# start of Record excerpts

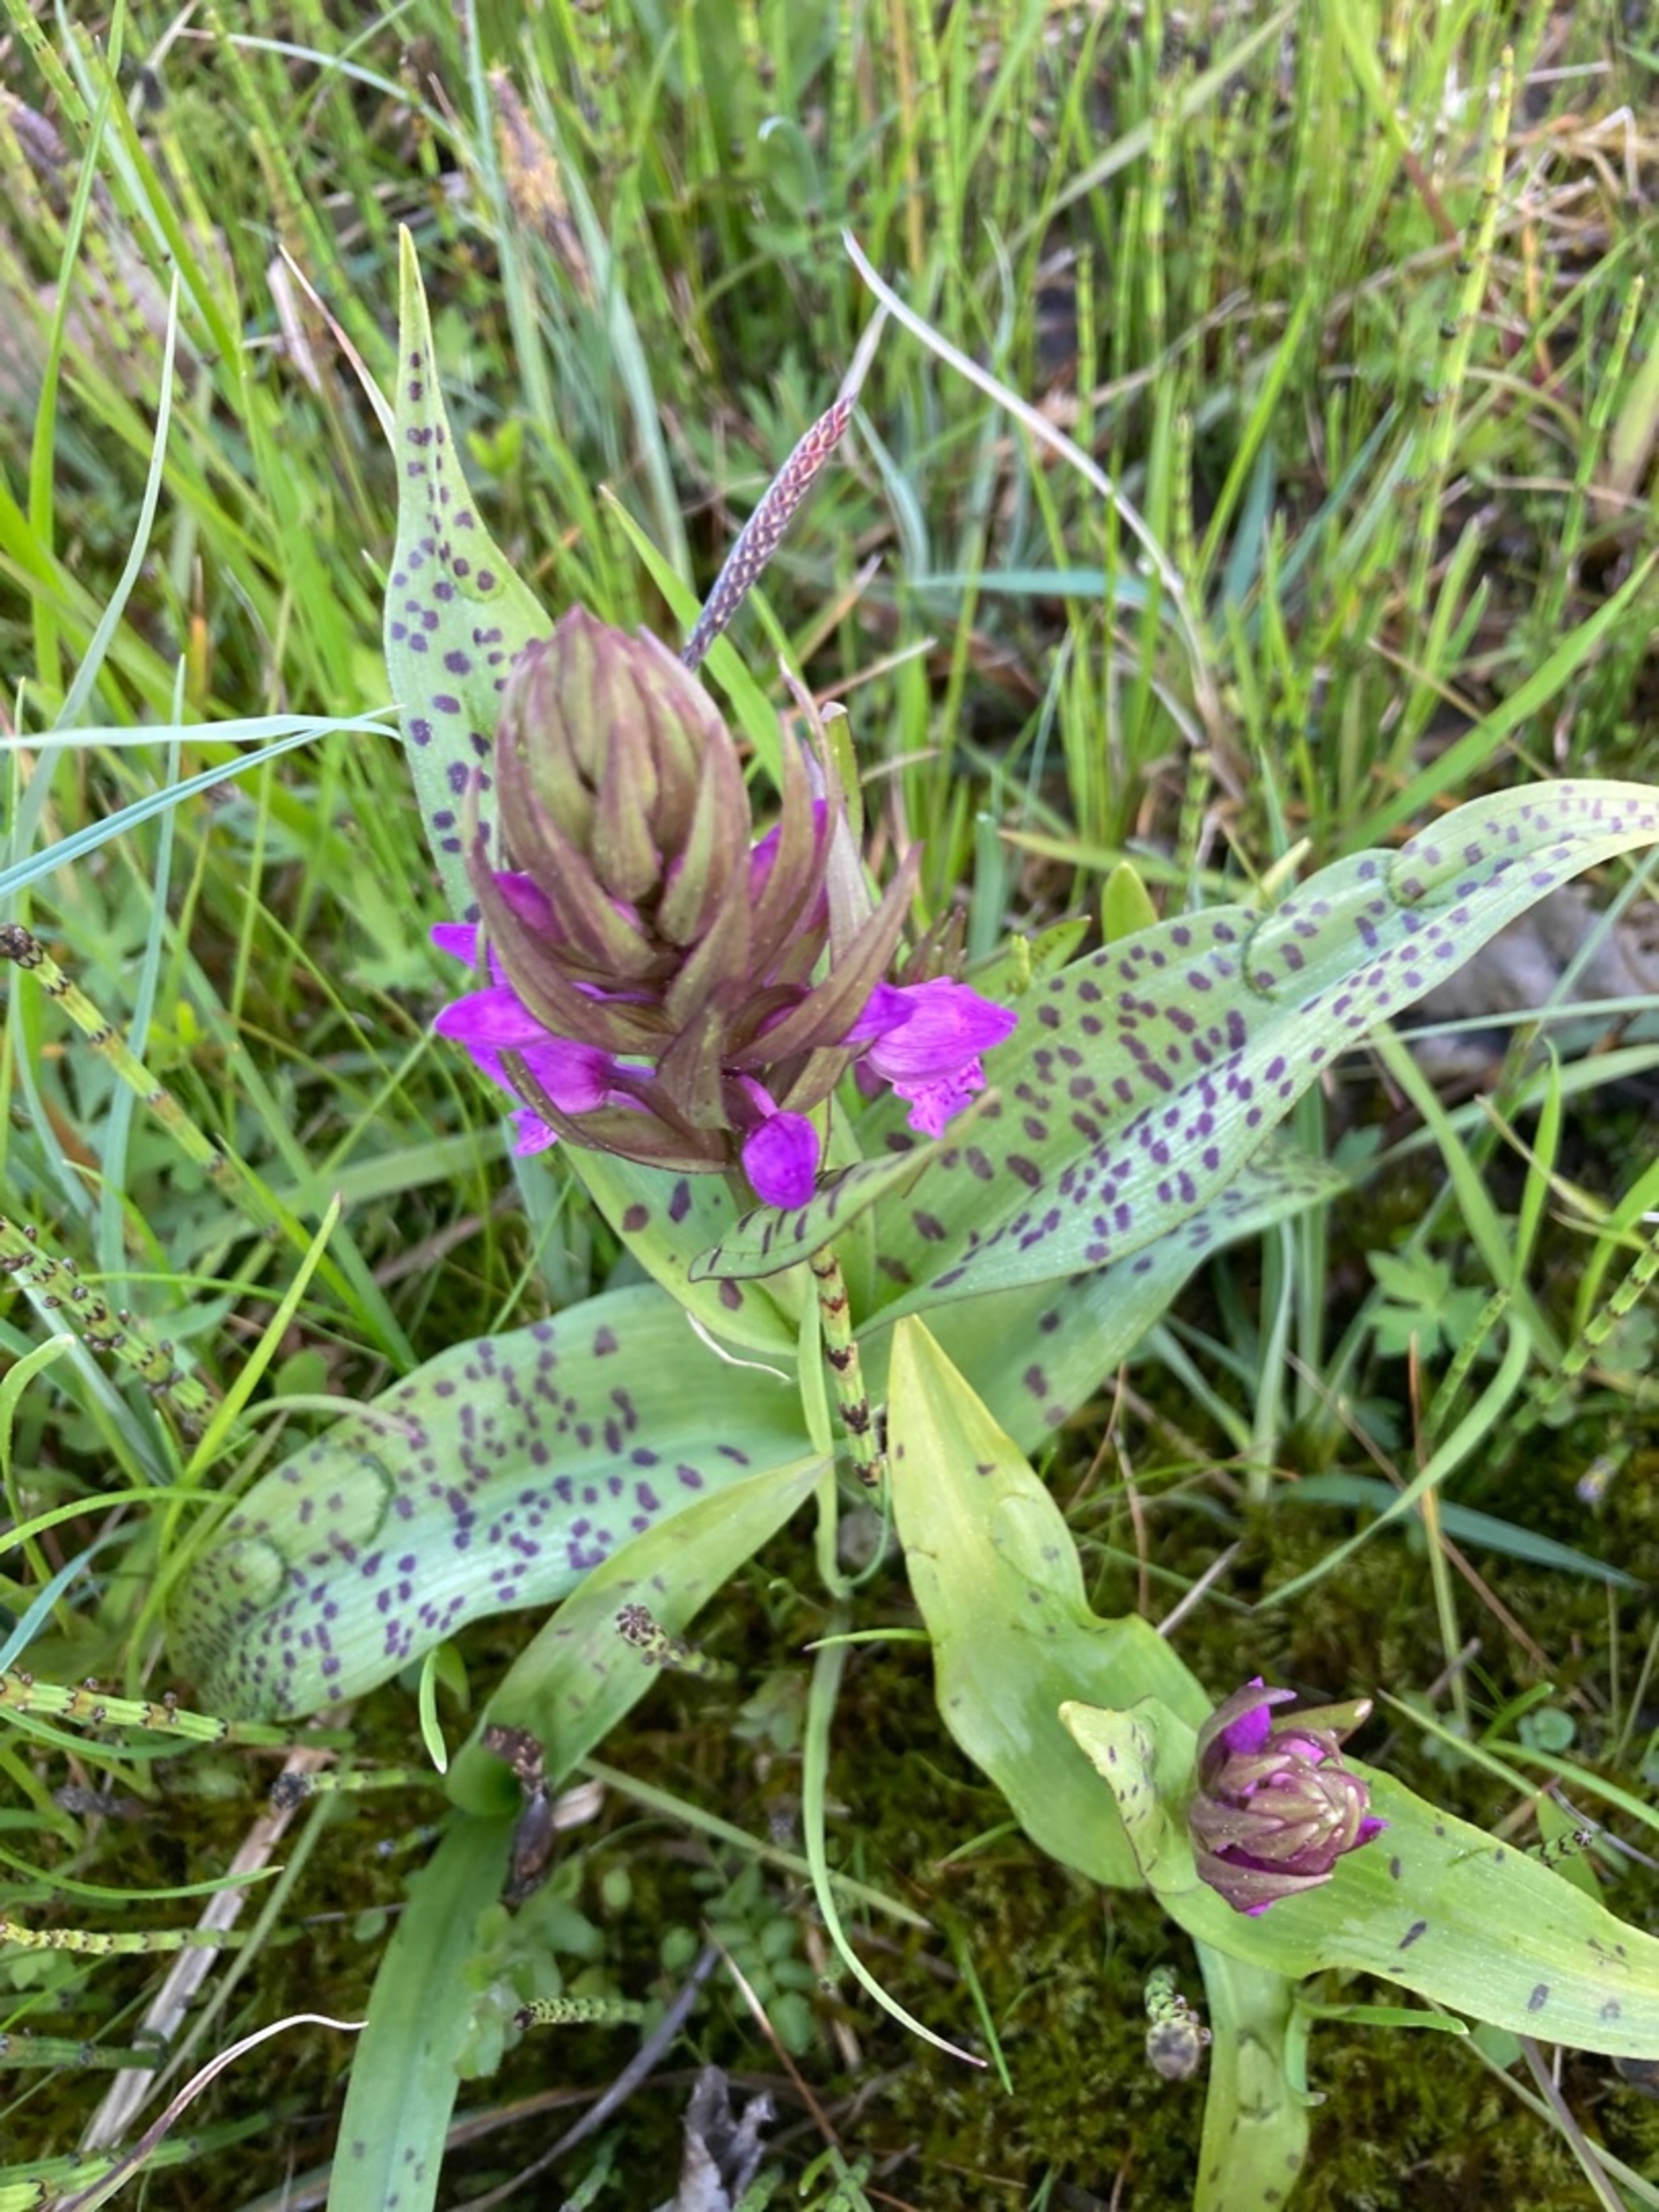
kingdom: Plantae
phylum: Tracheophyta
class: Liliopsida
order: Asparagales
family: Orchidaceae
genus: Dactylorhiza
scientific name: Dactylorhiza majalis
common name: Maj-gøgeurt
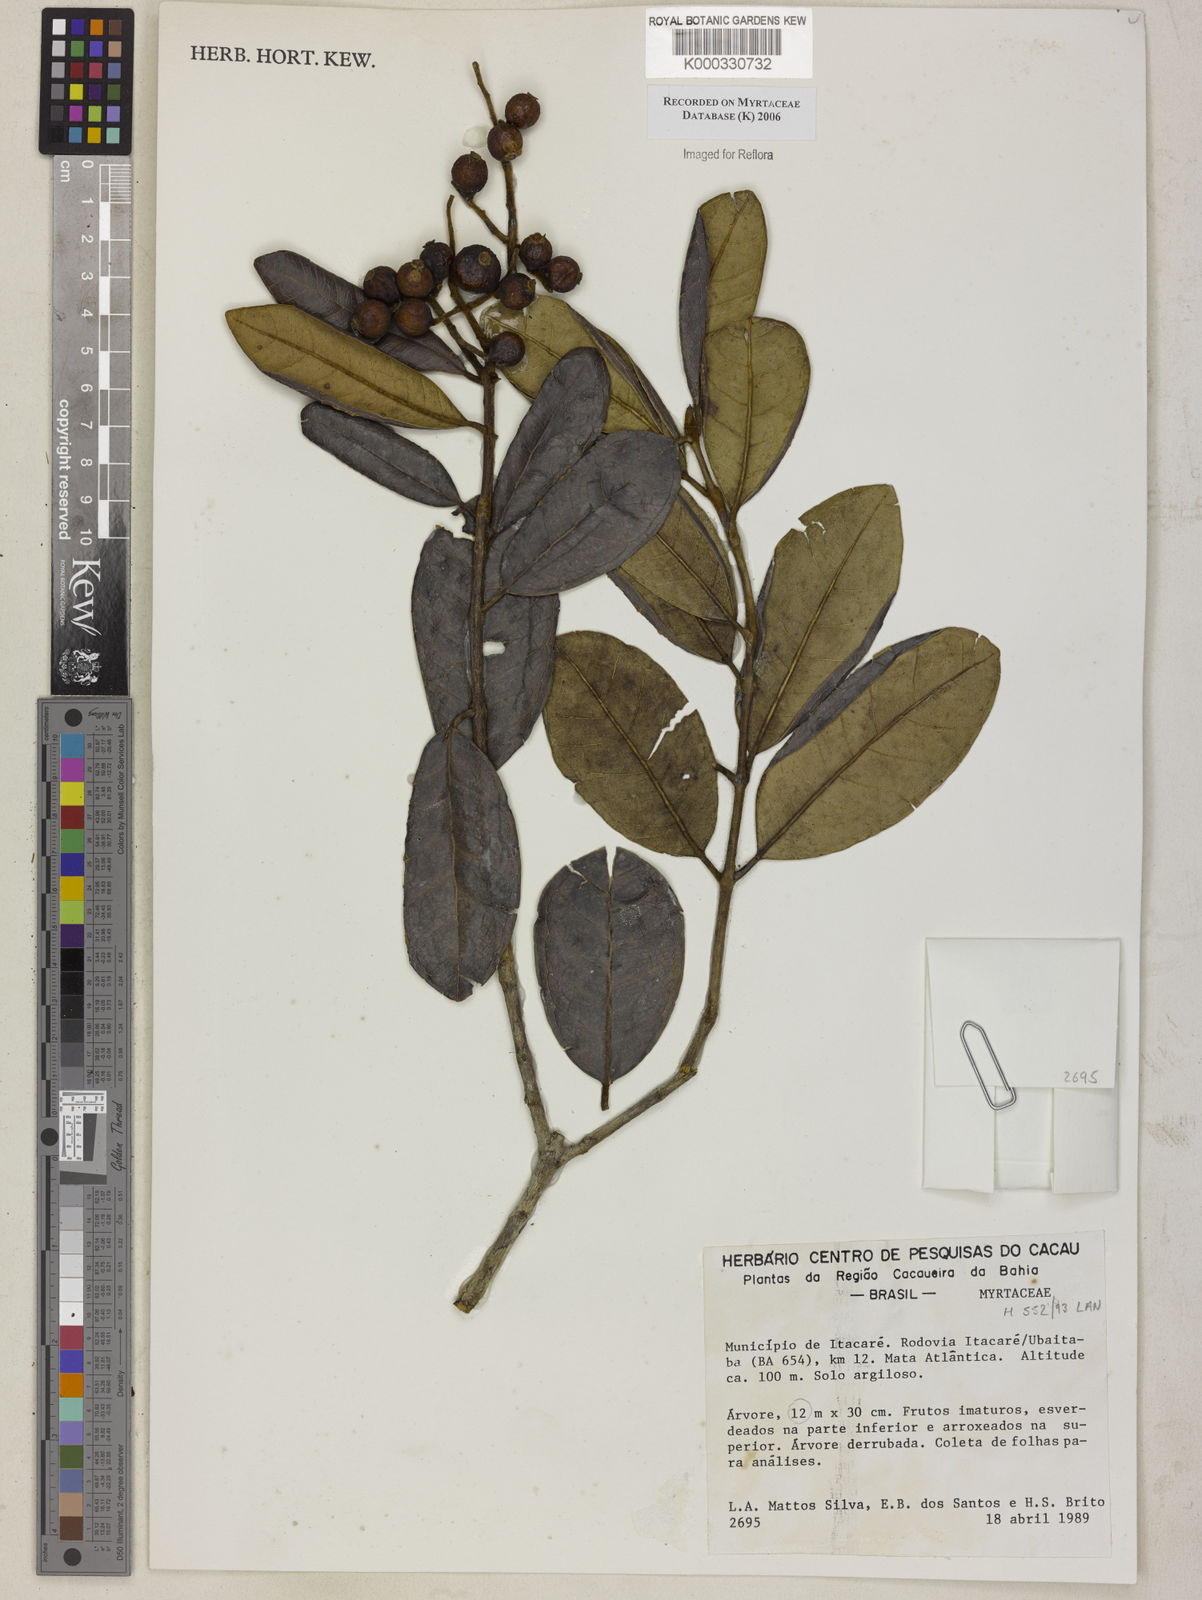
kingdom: Plantae
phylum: Tracheophyta
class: Magnoliopsida
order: Myrtales
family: Myrtaceae
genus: Myrcia
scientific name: Myrcia
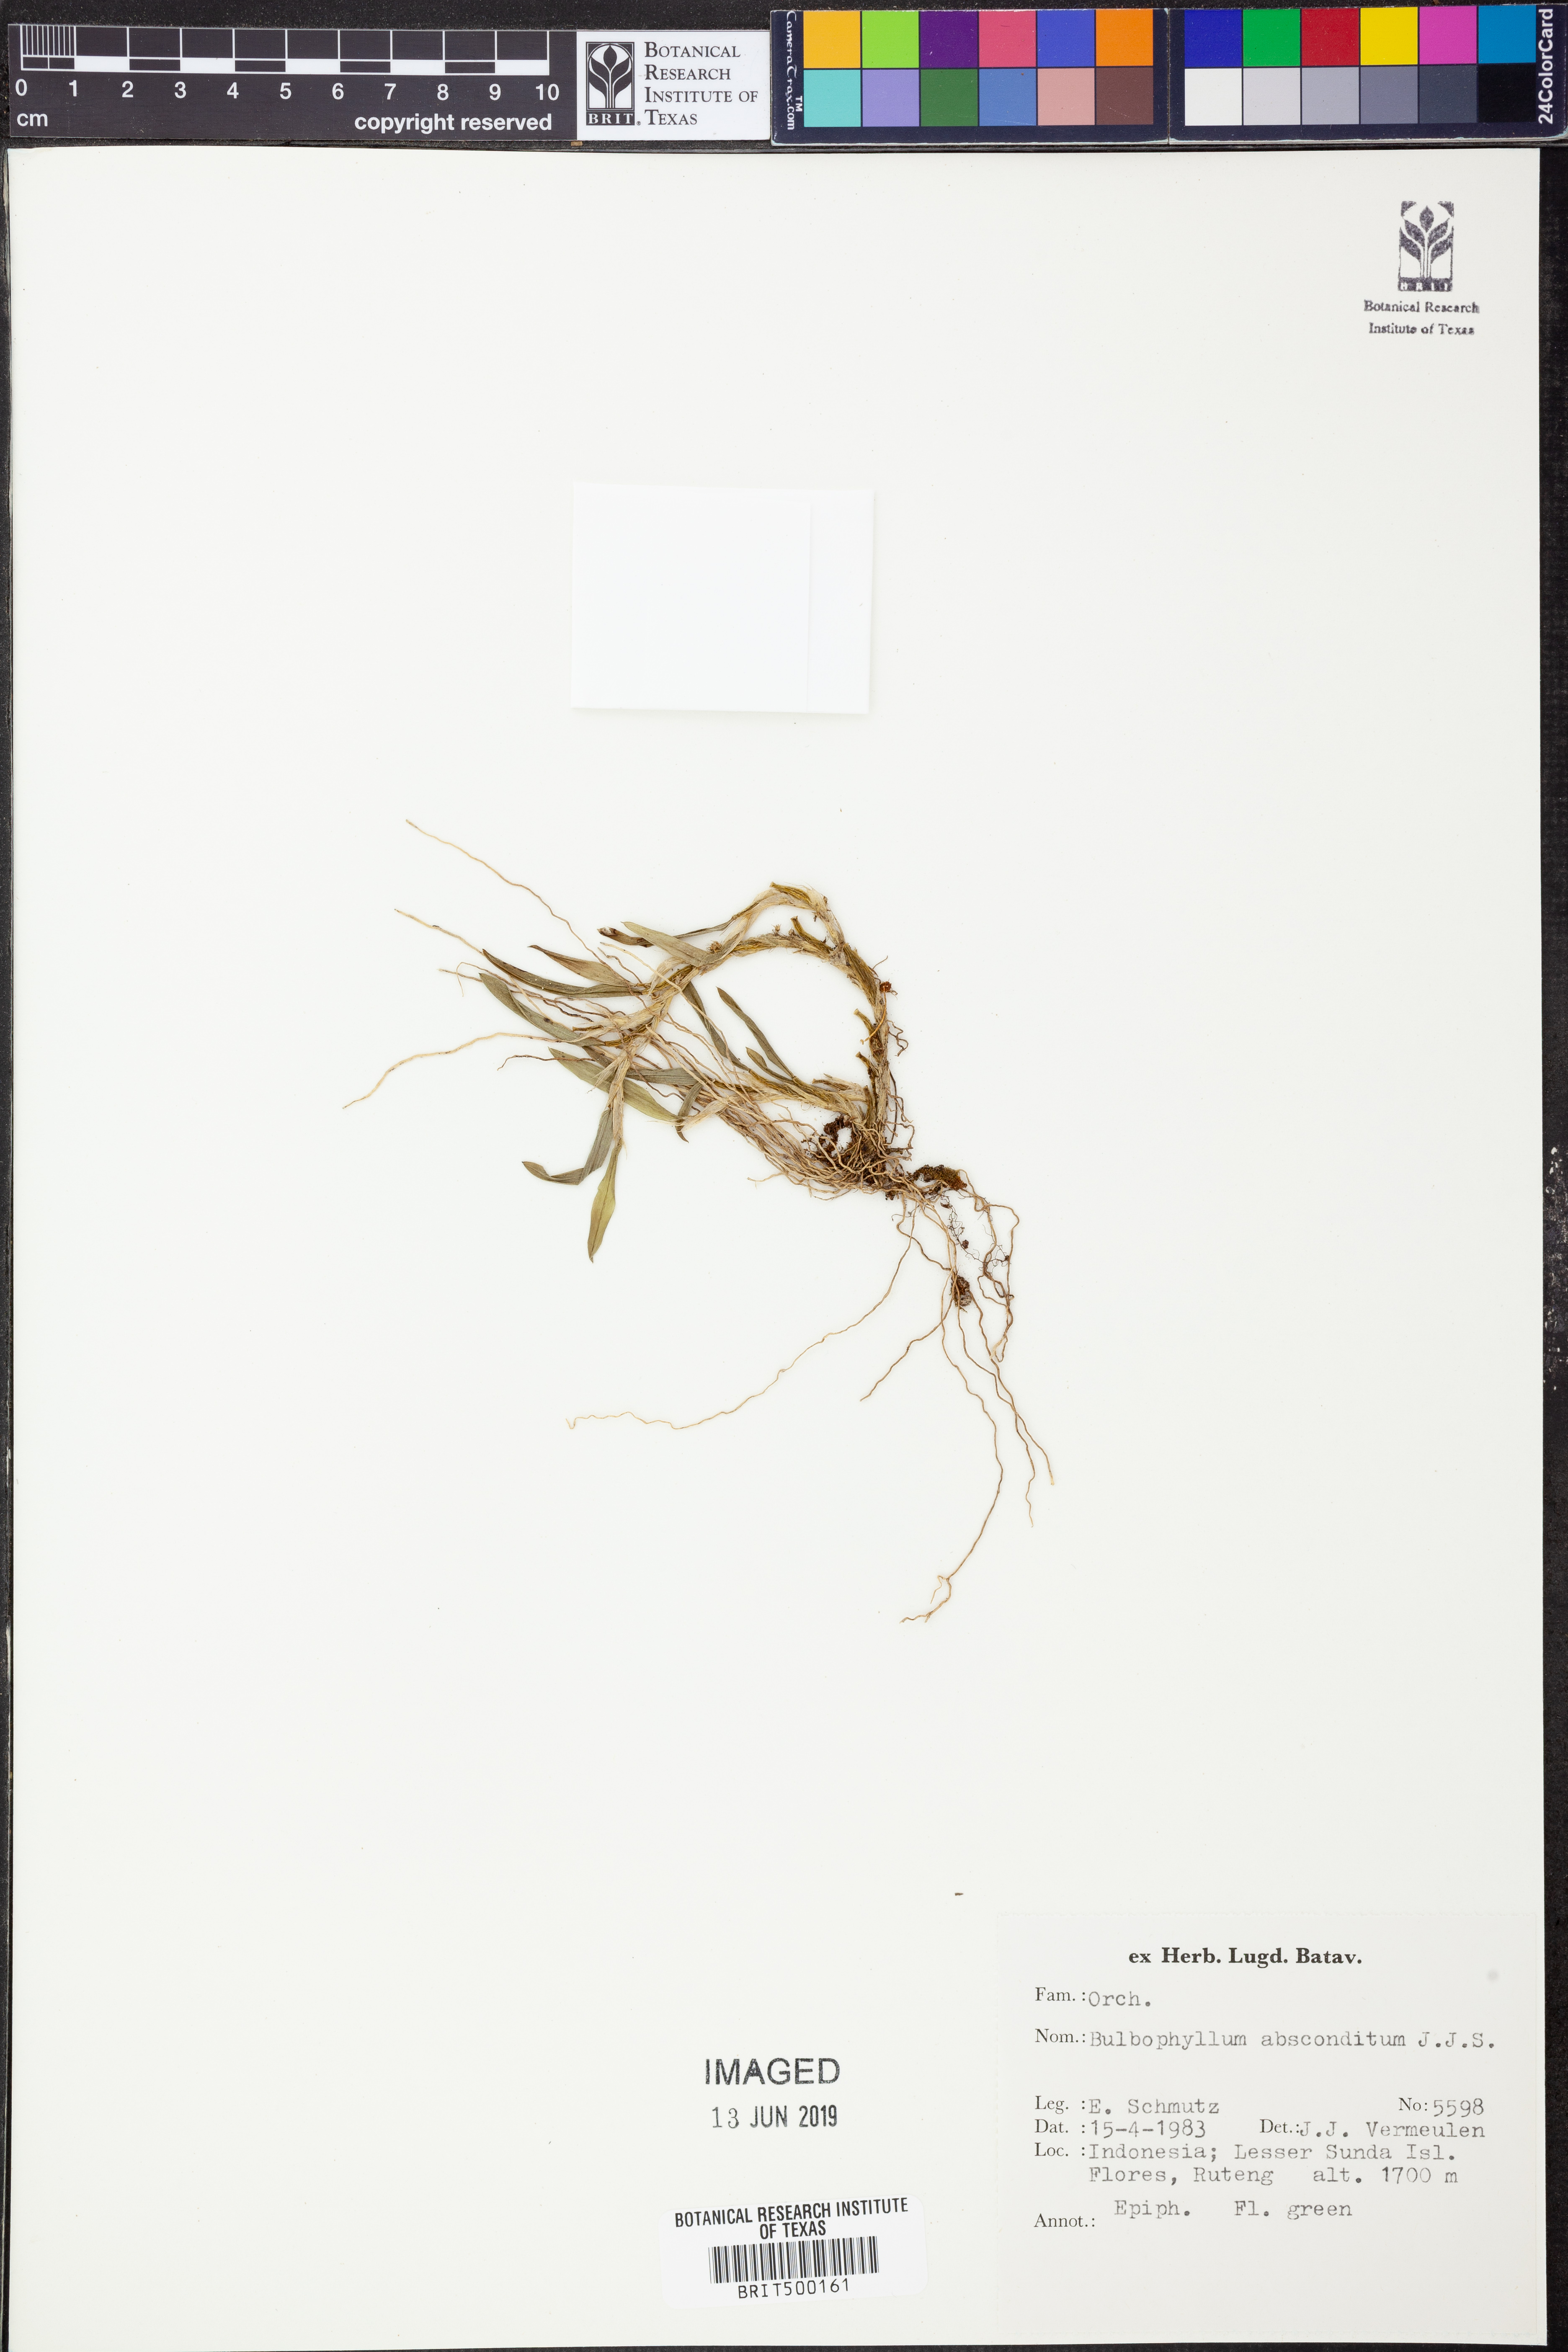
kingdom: Plantae
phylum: Tracheophyta
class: Liliopsida
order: Asparagales
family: Orchidaceae
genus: Bulbophyllum
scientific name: Bulbophyllum absconditum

# end of Record excerpts

### What is required
From the line with "order: Myrtales" through the end of the entries, swap "scientific name" for "Latin name" and leave every other part of those lines unchanged. Omit the pictures from your answer.

### Solution for this problem
order: Myrtales
family: Myrtaceae
genus: Myrcia
Latin name: Myrcia
kingdom: Plantae
phylum: Tracheophyta
class: Liliopsida
order: Asparagales
family: Orchidaceae
genus: Bulbophyllum
Latin name: Bulbophyllum absconditum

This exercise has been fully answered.